Ваша задача:
Выведите без изменений только строки, начиная со строки, где есть «right shoulder: (617, 243, 6)», и заканчивая строкой, где есть «left elbow: (996, 350, -38)», включая обе эти строки.

Исходные записи:
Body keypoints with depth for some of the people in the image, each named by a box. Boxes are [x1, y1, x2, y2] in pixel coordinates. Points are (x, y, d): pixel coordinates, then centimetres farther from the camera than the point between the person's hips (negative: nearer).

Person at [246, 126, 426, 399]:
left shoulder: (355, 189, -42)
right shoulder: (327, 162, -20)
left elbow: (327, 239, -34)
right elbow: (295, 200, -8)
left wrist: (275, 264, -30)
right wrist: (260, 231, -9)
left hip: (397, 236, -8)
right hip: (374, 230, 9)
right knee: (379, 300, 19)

...

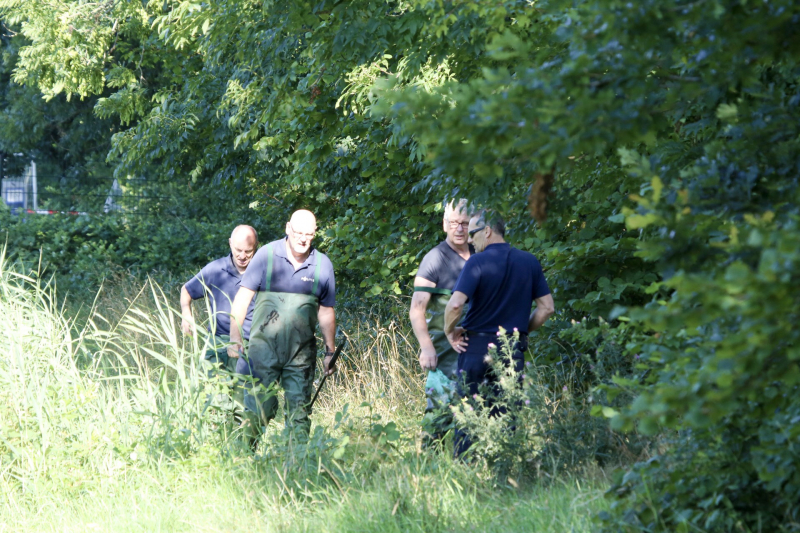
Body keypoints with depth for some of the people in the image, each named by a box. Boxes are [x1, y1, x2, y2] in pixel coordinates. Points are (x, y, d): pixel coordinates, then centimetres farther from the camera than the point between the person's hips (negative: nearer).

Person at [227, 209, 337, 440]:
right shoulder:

---

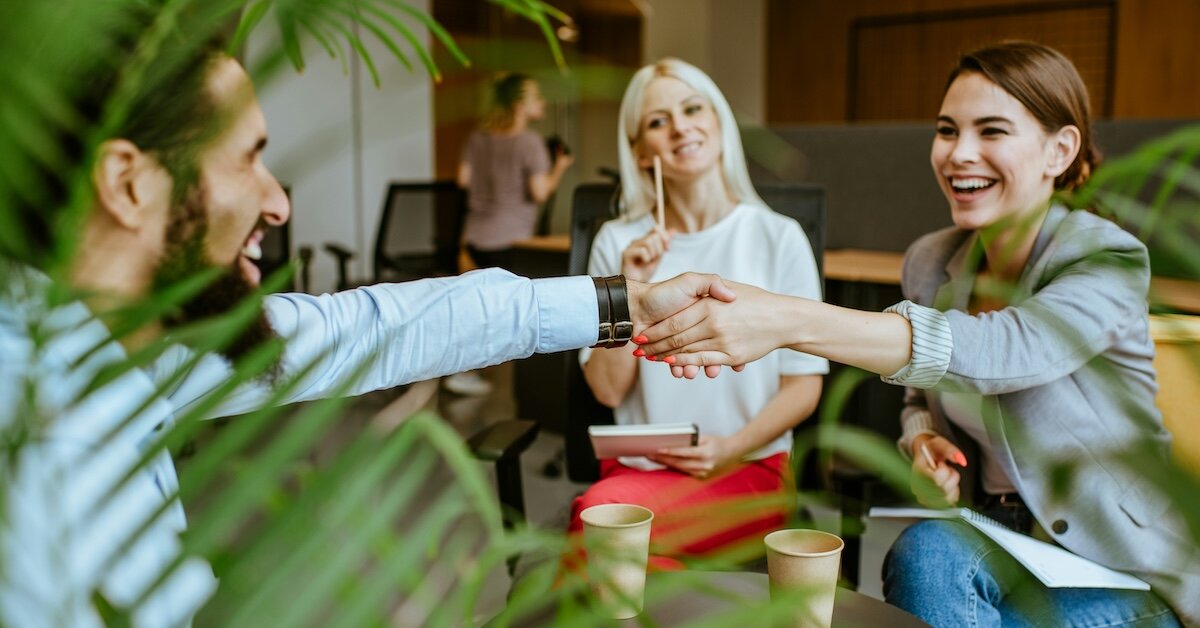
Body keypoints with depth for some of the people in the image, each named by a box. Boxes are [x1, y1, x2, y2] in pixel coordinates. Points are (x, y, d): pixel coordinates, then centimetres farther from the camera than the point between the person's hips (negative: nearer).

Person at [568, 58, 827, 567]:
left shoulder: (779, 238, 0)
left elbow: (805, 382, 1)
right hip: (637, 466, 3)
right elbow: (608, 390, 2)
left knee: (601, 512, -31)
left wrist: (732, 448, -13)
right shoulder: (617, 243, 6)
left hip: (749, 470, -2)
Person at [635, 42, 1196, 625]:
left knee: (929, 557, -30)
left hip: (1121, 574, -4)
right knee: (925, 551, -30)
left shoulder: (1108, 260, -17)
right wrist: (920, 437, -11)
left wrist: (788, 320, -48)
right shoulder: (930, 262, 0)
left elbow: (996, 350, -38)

Ответ к заданию:
right shoulder: (617, 243, 6)
left hip: (749, 470, -2)
Person at [635, 42, 1196, 625]:
left knee: (929, 557, -30)
left hip: (1121, 574, -4)
right knee: (925, 551, -30)
left shoulder: (1108, 260, -17)
right wrist: (920, 437, -11)
left wrist: (788, 320, -48)
right shoulder: (930, 262, 0)
left elbow: (996, 350, -38)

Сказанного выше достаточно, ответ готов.